Two new educational gag orders were adopted in March, and two more in April. After reviewing these gag orders in this month’s Roundup, we examine a troubling new trend in censorship legislation that affects higher education: a shift from bills that ban lists of so-called “divisive concepts” in classroom instruction, toward a new class of bills that specifically restrict the content of curricula, including majors, minors, and general education. Not only are these new bills equally censorious compared to the older model, they are more brazen and have the potential to be much more destructive to the basic functioning of university life.

  • Since January 2021, 306 educational gag order bills have been introduced in 45 different states 
  • 22 have become law in 16 states (3 are not currently in effect)
  • 2 additional states have enacted educational gag orders via policies or executive orders
  • 118 million Americans live in the 18 states where an educational gag order is in effect
  • 87 educational gag orders are currently live

Of those currently live:

  • 78 target K-12 schools
  • 25 target higher education
  • 40 include an avenue for punishment for those found in violation

....

From Classroom Censorship to Curricular Control

For supporters of educational gag orders in higher education, this has been a year of setbacks. Since 2021, their greatest victory to date has been the passage in Florida of HB 7, also known as the Individual Freedom Act or the Stop W.O.K.E. Act, which prohibits faculty in public (and potentially private) colleges and universities from providing any instruction that “espouses, promotes, advances, inculcates, or compels [belief in]” certain ideas deemed discriminatory by the state. In both structure and purpose, the law is a naked attempt to suppress faculty speech. 

But in November 2022, a federal judge stayed these provisions, finding that they violated the First Amendment rights of individual faculty to express themselves in the classroom. It was a major defeat for gag order supporters, and has been followed in recent weeks by the failure of similar bills. Utah’s HB 451, which failed to pass in the state Senate, would have barred public college and university faculty from asking students their opinions about “anti-racism,” “implicit bias,” and “critical race theory” as part of any course or degree requirement. In North Dakota, HB 1446 was amended to remove provisions implicating faculty speech, before it also failed to pass. And in West Virginia, where last year lawmakers came within minutes came within minutes of passing a higher ed gag order, this year’s version died a quiet death in committee. 

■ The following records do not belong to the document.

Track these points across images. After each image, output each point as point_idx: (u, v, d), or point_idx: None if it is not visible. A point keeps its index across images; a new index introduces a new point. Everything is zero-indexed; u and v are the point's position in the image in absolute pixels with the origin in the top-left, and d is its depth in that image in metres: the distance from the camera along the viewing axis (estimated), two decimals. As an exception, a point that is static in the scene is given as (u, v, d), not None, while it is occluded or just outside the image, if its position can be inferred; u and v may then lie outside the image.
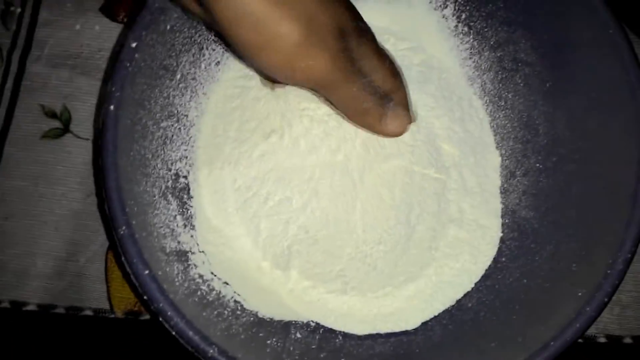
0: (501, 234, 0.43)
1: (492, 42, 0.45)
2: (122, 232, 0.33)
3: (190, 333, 0.32)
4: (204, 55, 0.43)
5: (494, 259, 0.43)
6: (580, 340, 0.45)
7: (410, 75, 0.45)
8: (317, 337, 0.40)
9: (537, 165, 0.43)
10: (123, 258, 0.33)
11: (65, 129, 0.48)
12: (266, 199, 0.41)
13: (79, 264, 0.46)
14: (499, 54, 0.45)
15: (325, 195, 0.41)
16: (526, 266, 0.40)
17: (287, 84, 0.41)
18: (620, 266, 0.33)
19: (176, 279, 0.36)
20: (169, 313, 0.32)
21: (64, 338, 0.45)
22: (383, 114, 0.38)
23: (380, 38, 0.46)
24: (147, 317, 0.45)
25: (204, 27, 0.42)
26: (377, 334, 0.41)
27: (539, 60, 0.42)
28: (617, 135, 0.37)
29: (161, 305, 0.33)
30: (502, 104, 0.46)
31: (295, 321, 0.40)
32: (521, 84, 0.44)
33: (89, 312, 0.45)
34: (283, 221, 0.41)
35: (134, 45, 0.36)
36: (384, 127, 0.39)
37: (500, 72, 0.45)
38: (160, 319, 0.33)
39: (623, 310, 0.46)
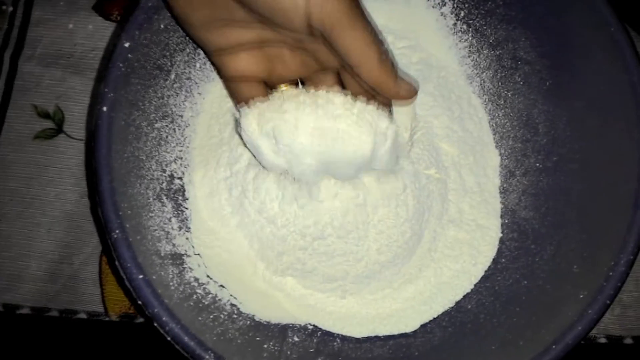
0: (501, 235, 0.43)
1: (491, 40, 0.44)
2: (115, 236, 0.33)
3: (186, 339, 0.32)
4: (198, 54, 0.42)
5: (494, 259, 0.42)
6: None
7: (408, 75, 0.45)
8: (314, 340, 0.39)
9: (537, 164, 0.42)
10: (117, 262, 0.33)
11: (59, 130, 0.48)
12: (260, 208, 0.40)
13: (73, 267, 0.45)
14: (498, 52, 0.44)
15: (332, 236, 0.39)
16: (526, 267, 0.40)
17: (296, 34, 0.35)
18: (623, 268, 0.33)
19: (171, 283, 0.35)
20: (164, 318, 0.32)
21: (58, 341, 0.44)
22: (396, 71, 0.35)
23: (378, 36, 0.45)
24: (142, 320, 0.45)
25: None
26: (376, 337, 0.40)
27: (538, 59, 0.42)
28: (619, 135, 0.36)
29: (156, 310, 0.32)
30: (502, 102, 0.45)
31: (292, 324, 0.40)
32: (520, 83, 0.43)
33: (83, 315, 0.45)
34: (280, 227, 0.40)
35: (127, 45, 0.35)
36: (399, 86, 0.35)
37: (499, 71, 0.45)
38: (155, 325, 0.32)
39: (624, 310, 0.46)
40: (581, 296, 0.34)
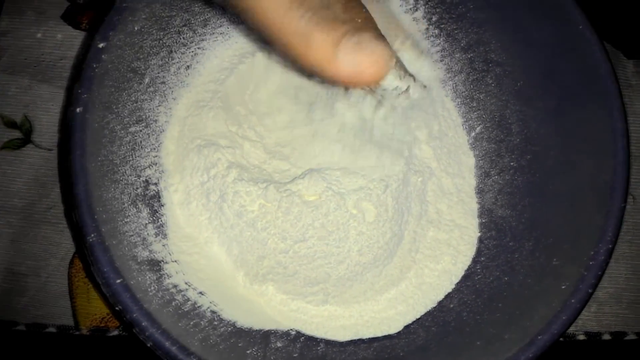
0: (479, 234, 0.43)
1: (462, 44, 0.45)
2: (91, 240, 0.31)
3: (168, 343, 0.31)
4: (173, 58, 0.41)
5: (474, 258, 0.42)
6: (560, 339, 0.45)
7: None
8: (298, 345, 0.39)
9: (512, 164, 0.43)
10: (93, 267, 0.32)
11: (27, 140, 0.46)
12: (240, 211, 0.40)
13: (40, 279, 0.43)
14: (470, 55, 0.45)
15: (313, 238, 0.39)
16: (506, 264, 0.40)
17: None
18: (602, 256, 0.33)
19: (149, 289, 0.34)
20: (144, 323, 0.31)
21: (26, 357, 0.42)
22: (337, 41, 0.25)
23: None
24: (114, 333, 0.43)
25: (173, 30, 0.41)
26: (360, 340, 0.40)
27: (509, 60, 0.43)
28: (591, 129, 0.37)
29: (135, 315, 0.31)
30: (474, 105, 0.46)
31: (275, 330, 0.39)
32: (492, 84, 0.44)
33: (52, 329, 0.43)
34: (260, 230, 0.40)
35: (101, 45, 0.35)
36: (338, 64, 0.26)
37: (471, 74, 0.46)
38: (135, 330, 0.31)
39: (600, 307, 0.46)
40: (563, 287, 0.34)
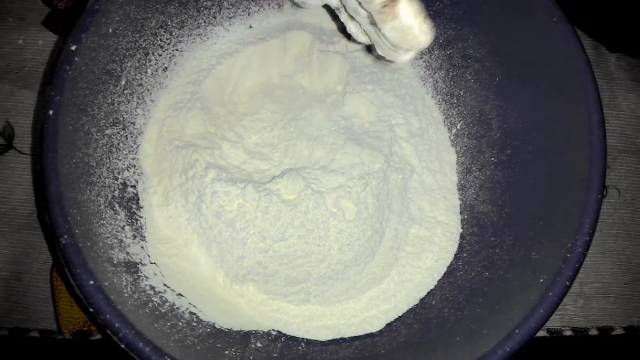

Unfortunately, conservative policy analysts who support educational gag orders have taken note and are adjusting their strategy accordingly. One such analyst is Adam Kissel, a visiting fellow in the Heritage Foundation’s Center for Education Policy. In a December 2022 piece for The Federalist, Kissel offers what he calls “the smart lawmaker’s guide” to writing EGOs that will stand up in court. According to Kissel, legislators should stop trying to restrict the constitutionally protected speech of individual faculty members. Instead, they should target public higher ed where it is most vulnerable: at the level of curriculum. Writes Kissel:

Consider the subject of astrology. It would be reasonable for a department of astronomy, its university, or its state legislature to make a determination that astrology readings are an unserious waste of time. Accordingly, campus policy or the law may require that there be no assigned astrology texts, no astrology units, and no astrology courses at the university. None of this would prevent astrology from being discussed in the classroom incidentally, from any viewpoint. The point is that it will have no place in the regular curriculum.